(Source data)
----
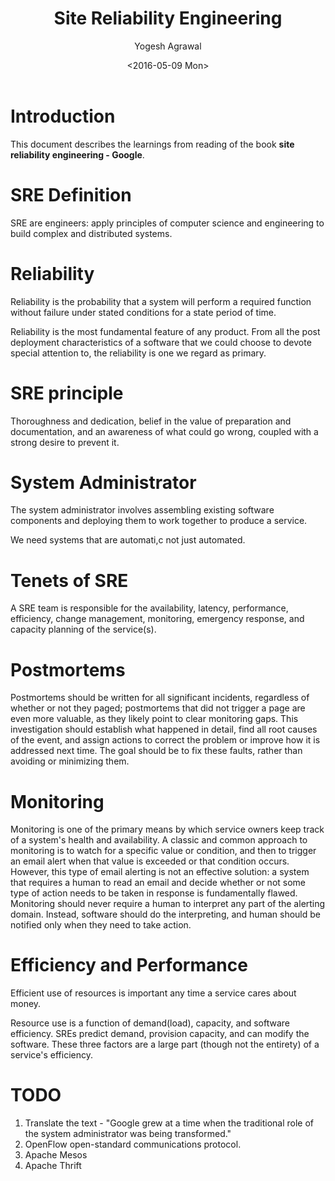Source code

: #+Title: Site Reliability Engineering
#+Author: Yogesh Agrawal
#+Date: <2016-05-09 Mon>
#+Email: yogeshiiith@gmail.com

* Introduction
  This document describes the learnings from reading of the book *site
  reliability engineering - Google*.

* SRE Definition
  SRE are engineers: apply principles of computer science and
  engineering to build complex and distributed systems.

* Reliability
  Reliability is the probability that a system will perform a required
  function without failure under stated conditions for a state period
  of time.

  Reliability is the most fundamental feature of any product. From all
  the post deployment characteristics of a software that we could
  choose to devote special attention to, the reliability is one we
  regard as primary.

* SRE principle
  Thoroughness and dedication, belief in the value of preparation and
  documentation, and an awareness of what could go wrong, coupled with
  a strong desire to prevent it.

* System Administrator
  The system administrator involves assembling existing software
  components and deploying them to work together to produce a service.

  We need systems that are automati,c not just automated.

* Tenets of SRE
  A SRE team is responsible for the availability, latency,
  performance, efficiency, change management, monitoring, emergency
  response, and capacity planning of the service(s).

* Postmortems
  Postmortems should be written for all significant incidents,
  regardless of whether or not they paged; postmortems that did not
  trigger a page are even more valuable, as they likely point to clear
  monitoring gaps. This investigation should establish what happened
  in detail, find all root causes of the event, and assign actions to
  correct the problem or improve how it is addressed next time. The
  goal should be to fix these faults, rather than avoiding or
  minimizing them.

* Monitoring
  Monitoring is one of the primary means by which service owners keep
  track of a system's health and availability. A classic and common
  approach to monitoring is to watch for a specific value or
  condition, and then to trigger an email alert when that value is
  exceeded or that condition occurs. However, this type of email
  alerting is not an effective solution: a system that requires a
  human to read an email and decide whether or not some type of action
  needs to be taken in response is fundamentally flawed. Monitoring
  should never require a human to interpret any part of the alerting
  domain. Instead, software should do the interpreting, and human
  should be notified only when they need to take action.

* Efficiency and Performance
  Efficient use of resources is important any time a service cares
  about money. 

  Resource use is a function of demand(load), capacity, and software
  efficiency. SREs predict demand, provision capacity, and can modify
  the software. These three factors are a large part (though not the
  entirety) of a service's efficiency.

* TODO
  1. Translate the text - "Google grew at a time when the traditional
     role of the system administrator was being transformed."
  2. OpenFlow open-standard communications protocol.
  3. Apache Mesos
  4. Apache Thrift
----
Extract the text of all the records above verbatim, excluding pictures.

Source code

: #+Title: Site Reliability Engineering
#+Author: Yogesh Agrawal
#+Date: <2016-05-09 Mon>
#+Email: yogeshiiith@gmail.com

* Introduction
  This document describes the learnings from reading of the book *site
  reliability engineering - Google*.

* SRE Definition
  SRE are engineers: apply principles of computer science and
  engineering to build complex and distributed systems.

* Reliability
  Reliability is the probability that a system will perform a required
  function without failure under stated conditions for a state period
  of time.

  Reliability is the most fundamental feature of any product. From all
  the post deployment characteristics of a software that we could
  choose to devote special attention to, the reliability is one we
  regard as primary.

* SRE principle
  Thoroughness and dedication, belief in the value of preparation and
  documentation, and an awareness of what could go wrong, coupled with
  a strong desire to prevent it.

* System Administrator
  The system administrator involves assembling existing software
  components and deploying them to work together to produce a service.

  We need systems that are automati,c not just automated.

* Tenets of SRE
  A SRE team is responsible for the availability, latency,
  performance, efficiency, change management, monitoring, emergency
  response, and capacity planning of the service(s).

* Postmortems
  Postmortems should be written for all significant incidents,
  regardless of whether or not they paged; postmortems that did not
  trigger a page are even more valuable, as they likely point to clear
  monitoring gaps. This investigation should establish what happened
  in detail, find all root causes of the event, and assign actions to
  correct the problem or improve how it is addressed next time. The
  goal should be to fix these faults, rather than avoiding or
  minimizing them.

* Monitoring
  Monitoring is one of the primary means by which service owners keep
  track of a system's health and availability. A classic and common
  approach to monitoring is to watch for a specific value or
  condition, and then to trigger an email alert when that value is
  exceeded or that condition occurs. However, this type of email
  alerting is not an effective solution: a system that requires a
  human to read an email and decide whether or not some type of action
  needs to be taken in response is fundamentally flawed. Monitoring
  should never require a human to interpret any part of the alerting
  domain. Instead, software should do the interpreting, and human
  should be notified only when they need to take action.

* Efficiency and Performance
  Efficient use of resources is important any time a service cares
  about money. 

  Resource use is a function of demand(load), capacity, and software
  efficiency. SREs predict demand, provision capacity, and can modify
  the software. These three factors are a large part (though not the
  entirety) of a service's efficiency.

* TODO
  1. Translate the text - "Google grew at a time when the traditional
     role of the system administrator was being transformed."
  2. OpenFlow open-standard communications protocol.
  3. Apache Mesos
  4. Apache Thrift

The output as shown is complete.